_MATERIAL SUPPLIED_.

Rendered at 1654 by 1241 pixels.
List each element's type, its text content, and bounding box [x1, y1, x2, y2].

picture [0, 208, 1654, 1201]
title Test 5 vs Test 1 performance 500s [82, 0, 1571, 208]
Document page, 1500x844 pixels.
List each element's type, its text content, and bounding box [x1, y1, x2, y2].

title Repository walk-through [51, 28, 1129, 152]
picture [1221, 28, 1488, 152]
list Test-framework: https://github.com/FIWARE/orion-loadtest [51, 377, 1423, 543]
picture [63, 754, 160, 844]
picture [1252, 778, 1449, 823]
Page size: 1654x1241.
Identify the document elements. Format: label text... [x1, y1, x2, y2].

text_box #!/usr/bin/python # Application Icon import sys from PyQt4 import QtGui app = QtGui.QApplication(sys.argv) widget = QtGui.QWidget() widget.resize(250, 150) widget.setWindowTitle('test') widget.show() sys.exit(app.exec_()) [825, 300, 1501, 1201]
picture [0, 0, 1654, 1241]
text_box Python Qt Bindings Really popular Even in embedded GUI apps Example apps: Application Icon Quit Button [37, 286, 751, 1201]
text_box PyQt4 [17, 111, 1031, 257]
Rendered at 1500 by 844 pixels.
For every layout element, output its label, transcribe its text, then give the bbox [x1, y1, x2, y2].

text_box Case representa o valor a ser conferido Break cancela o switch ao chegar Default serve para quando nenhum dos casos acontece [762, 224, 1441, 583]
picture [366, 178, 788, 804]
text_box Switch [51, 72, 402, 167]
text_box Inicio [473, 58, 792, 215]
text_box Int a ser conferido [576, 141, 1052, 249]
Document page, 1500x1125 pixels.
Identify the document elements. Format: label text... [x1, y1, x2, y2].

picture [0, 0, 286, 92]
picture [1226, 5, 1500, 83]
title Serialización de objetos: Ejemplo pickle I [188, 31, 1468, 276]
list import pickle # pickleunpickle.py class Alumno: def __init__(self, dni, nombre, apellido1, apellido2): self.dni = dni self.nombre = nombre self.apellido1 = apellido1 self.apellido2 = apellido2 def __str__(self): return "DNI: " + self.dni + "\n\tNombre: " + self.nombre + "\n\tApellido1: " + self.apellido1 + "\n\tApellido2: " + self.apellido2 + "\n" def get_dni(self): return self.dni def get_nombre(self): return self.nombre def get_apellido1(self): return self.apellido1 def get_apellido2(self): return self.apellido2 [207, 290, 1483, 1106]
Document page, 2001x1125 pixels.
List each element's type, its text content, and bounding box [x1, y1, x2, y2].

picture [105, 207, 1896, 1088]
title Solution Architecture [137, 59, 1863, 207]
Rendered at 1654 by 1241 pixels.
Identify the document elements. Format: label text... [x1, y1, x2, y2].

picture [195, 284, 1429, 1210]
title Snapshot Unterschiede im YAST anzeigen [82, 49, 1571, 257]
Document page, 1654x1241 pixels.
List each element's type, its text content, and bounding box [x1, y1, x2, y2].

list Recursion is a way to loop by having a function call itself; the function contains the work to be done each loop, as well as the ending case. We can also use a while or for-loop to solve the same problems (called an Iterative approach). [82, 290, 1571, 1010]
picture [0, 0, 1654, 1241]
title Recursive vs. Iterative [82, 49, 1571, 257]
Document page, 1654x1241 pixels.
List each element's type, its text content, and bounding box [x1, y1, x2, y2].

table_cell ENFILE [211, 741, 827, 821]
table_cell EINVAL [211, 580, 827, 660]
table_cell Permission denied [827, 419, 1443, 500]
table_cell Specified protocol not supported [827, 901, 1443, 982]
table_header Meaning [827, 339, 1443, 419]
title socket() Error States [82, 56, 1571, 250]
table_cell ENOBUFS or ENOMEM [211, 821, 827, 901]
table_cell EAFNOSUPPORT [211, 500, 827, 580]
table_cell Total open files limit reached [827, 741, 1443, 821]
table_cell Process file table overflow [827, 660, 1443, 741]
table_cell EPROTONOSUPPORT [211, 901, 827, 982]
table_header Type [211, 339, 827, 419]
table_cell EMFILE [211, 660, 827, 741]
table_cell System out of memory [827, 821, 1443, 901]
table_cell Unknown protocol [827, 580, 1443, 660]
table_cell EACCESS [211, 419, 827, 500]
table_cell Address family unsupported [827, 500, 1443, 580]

_TASK TO CARRY OUT_. Recast all the items above as a Markdown table with two columns, Row and Line. Number each row and leave out the blank lines.

_THE ANSWER_.
| Row | Line |
|---|---|
| 1 | Rendered at 1654 by 1241 pixels. |
| 2 | List each element's type, its text content, and bounding box [x1, y1, x2, y2]. |
| 3 | picture [0, 208, 1654, 1201] |
| 4 | title Test 5 vs Test 1 performance 500s [82, 0, 1571, 208] |
| 5 | Document page, 1500x844 pixels. |
| 6 | List each element's type, its text content, and bounding box [x1, y1, x2, y2]. |
| 7 | title Repository walk-through [51, 28, 1129, 152] |
| 8 | picture [1221, 28, 1488, 152] |
| 9 | list Test-framework: https://github.com/FIWARE/orion-loadtest [51, 377, 1423, 543] |
| 10 | picture [63, 754, 160, 844] |
| 11 | picture [1252, 778, 1449, 823] |
| 12 | Page size: 1654x1241. |
| 13 | Identify the document elements. Format: label text... [x1, y1, x2, y2]. |
| 14 | text_box #!/usr/bin/python # Application Icon import sys from PyQt4 import QtGui app = QtGui.QApplication(sys.argv) widget = QtGui.QWidget() widget.resize(250, 150) widget.setWindowTitle('test') widget.show() sys.exit(app.exec_()) [825, 300, 1501, 1201] |
| 15 | picture [0, 0, 1654, 1241] |
| 16 | text_box Python Qt Bindings Really popular Even in embedded GUI apps Example apps: Application Icon Quit Button [37, 286, 751, 1201] |
| 17 | text_box PyQt4 [17, 111, 1031, 257] |
| 18 | Rendered at 1500 by 844 pixels. |
| 19 | For every layout element, output its label, transcribe its text, then give the bbox [x1, y1, x2, y2]. |
| 20 | text_box Case representa o valor a ser conferido Break cancela o switch ao chegar Default serve para quando nenhum dos casos acontece [762, 224, 1441, 583] |
| 21 | picture [366, 178, 788, 804] |
| 22 | text_box Switch [51, 72, 402, 167] |
| 23 | text_box Inicio [473, 58, 792, 215] |
| 24 | text_box Int a ser conferido [576, 141, 1052, 249] |
| 25 | Document page, 1500x1125 pixels. |
| 26 | Identify the document elements. Format: label text... [x1, y1, x2, y2]. |
| 27 | picture [0, 0, 286, 92] |
| 28 | picture [1226, 5, 1500, 83] |
| 29 | title Serialización de objetos: Ejemplo pickle I [188, 31, 1468, 276] |
| 30 | list import pickle # pickleunpickle.py class Alumno: def __init__(self, dni, nombre, apellido1, apellido2): self.dni = dni self.nombre = nombre self.apellido1 = apellido1 self.apellido2 = apellido2 def __str__(self): return "DNI: " + self.dni + "\n\tNombre: " + self.nombre + "\n\tApellido1: " + self.apellido1 + "\n\tApellido2: " + self.apellido2 + "\n" def get_dni(self): return self.dni def get_nombre(self): return self.nombre def get_apellido1(self): return self.apellido1 def get_apellido2(self): return self.apellido2 [207, 290, 1483, 1106] |
| 31 | Document page, 2001x1125 pixels. |
| 32 | List each element's type, its text content, and bounding box [x1, y1, x2, y2]. |
| 33 | picture [105, 207, 1896, 1088] |
| 34 | title Solution Architecture [137, 59, 1863, 207] |
| 35 | Rendered at 1654 by 1241 pixels. |
| 36 | Identify the document elements. Format: label text... [x1, y1, x2, y2]. |
| 37 | picture [195, 284, 1429, 1210] |
| 38 | title Snapshot Unterschiede im YAST anzeigen [82, 49, 1571, 257] |
| 39 | Document page, 1654x1241 pixels. |
| 40 | List each element's type, its text content, and bounding box [x1, y1, x2, y2]. |
| 41 | list Recursion is a way to loop by having a function call itself; the function contains the work to be done each loop, as well as the ending case. We can also use a while or for-loop to solve the same problems (called an Iterative approach). [82, 290, 1571, 1010] |
| 42 | picture [0, 0, 1654, 1241] |
| 43 | title Recursive vs. Iterative [82, 49, 1571, 257] |
| 44 | Document page, 1654x1241 pixels. |
| 45 | List each element's type, its text content, and bounding box [x1, y1, x2, y2]. |
| 46 | table_cell ENFILE [211, 741, 827, 821] |
| 47 | table_cell EINVAL [211, 580, 827, 660] |
| 48 | table_cell Permission denied [827, 419, 1443, 500] |
| 49 | table_cell Specified protocol not supported [827, 901, 1443, 982] |
| 50 | table_header Meaning [827, 339, 1443, 419] |
| 51 | title socket() Error States [82, 56, 1571, 250] |
| 52 | table_cell ENOBUFS or ENOMEM [211, 821, 827, 901] |
| 53 | table_cell EAFNOSUPPORT [211, 500, 827, 580] |
| 54 | table_cell Total open files limit reached [827, 741, 1443, 821] |
| 55 | table_cell Process file table overflow [827, 660, 1443, 741] |
| 56 | table_cell EPROTONOSUPPORT [211, 901, 827, 982] |
| 57 | table_header Type [211, 339, 827, 419] |
| 58 | table_cell EMFILE [211, 660, 827, 741] |
| 59 | table_cell System out of memory [827, 821, 1443, 901] |
| 60 | table_cell Unknown protocol [827, 580, 1443, 660] |
| 61 | table_cell EACCESS [211, 419, 827, 500] |
| 62 | table_cell Address family unsupported [827, 500, 1443, 580] |